**Exercise details**
Set down everything in the data below, from the line containing "Document page, 2001x1125 pixels." down to the last line, including both ends. Reproduce each line without changes.

**Task inputs**
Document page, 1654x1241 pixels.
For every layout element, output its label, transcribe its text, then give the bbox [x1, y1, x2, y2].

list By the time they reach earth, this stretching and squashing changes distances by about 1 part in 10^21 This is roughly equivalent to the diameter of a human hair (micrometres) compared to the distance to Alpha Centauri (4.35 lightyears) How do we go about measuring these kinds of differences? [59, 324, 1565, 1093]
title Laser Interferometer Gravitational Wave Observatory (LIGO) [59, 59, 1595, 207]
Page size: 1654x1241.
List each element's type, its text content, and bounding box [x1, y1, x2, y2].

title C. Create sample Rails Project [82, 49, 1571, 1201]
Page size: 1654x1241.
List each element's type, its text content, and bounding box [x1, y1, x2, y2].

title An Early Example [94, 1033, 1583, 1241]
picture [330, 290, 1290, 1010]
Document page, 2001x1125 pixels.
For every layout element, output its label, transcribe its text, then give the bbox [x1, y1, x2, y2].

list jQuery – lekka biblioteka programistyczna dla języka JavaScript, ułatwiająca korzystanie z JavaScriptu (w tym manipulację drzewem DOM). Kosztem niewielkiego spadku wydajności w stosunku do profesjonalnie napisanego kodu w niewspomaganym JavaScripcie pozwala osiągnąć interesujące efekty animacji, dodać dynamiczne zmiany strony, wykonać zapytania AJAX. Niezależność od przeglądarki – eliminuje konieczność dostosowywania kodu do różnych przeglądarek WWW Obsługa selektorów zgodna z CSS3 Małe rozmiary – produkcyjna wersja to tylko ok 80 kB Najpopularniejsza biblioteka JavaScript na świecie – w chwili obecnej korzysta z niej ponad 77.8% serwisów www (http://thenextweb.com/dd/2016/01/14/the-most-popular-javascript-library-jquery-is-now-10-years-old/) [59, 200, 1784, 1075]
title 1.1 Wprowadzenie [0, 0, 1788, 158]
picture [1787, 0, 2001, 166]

**Result of this task**
Document page, 2001x1125 pixels.
For every layout element, output its label, transcribe its text, then give the bbox [x1, y1, x2, y2].

list jQuery – lekka biblioteka programistyczna dla języka JavaScript, ułatwiająca korzystanie z JavaScriptu (w tym manipulację drzewem DOM). Kosztem niewielkiego spadku wydajności w stosunku do profesjonalnie napisanego kodu w niewspomaganym JavaScripcie pozwala osiągnąć interesujące efekty animacji, dodać dynamiczne zmiany strony, wykonać zapytania AJAX. Niezależność od przeglądarki – eliminuje konieczność dostosowywania kodu do różnych przeglądarek WWW Obsługa selektorów zgodna z CSS3 Małe rozmiary – produkcyjna wersja to tylko ok 80 kB Najpopularniejsza biblioteka JavaScript na świecie – w chwili obecnej korzysta z niej ponad 77.8% serwisów www (http://thenextweb.com/dd/2016/01/14/the-most-popular-javascript-library-jquery-is-now-10-years-old/) [59, 200, 1784, 1075]
title 1.1 Wprowadzenie [0, 0, 1788, 158]
picture [1787, 0, 2001, 166]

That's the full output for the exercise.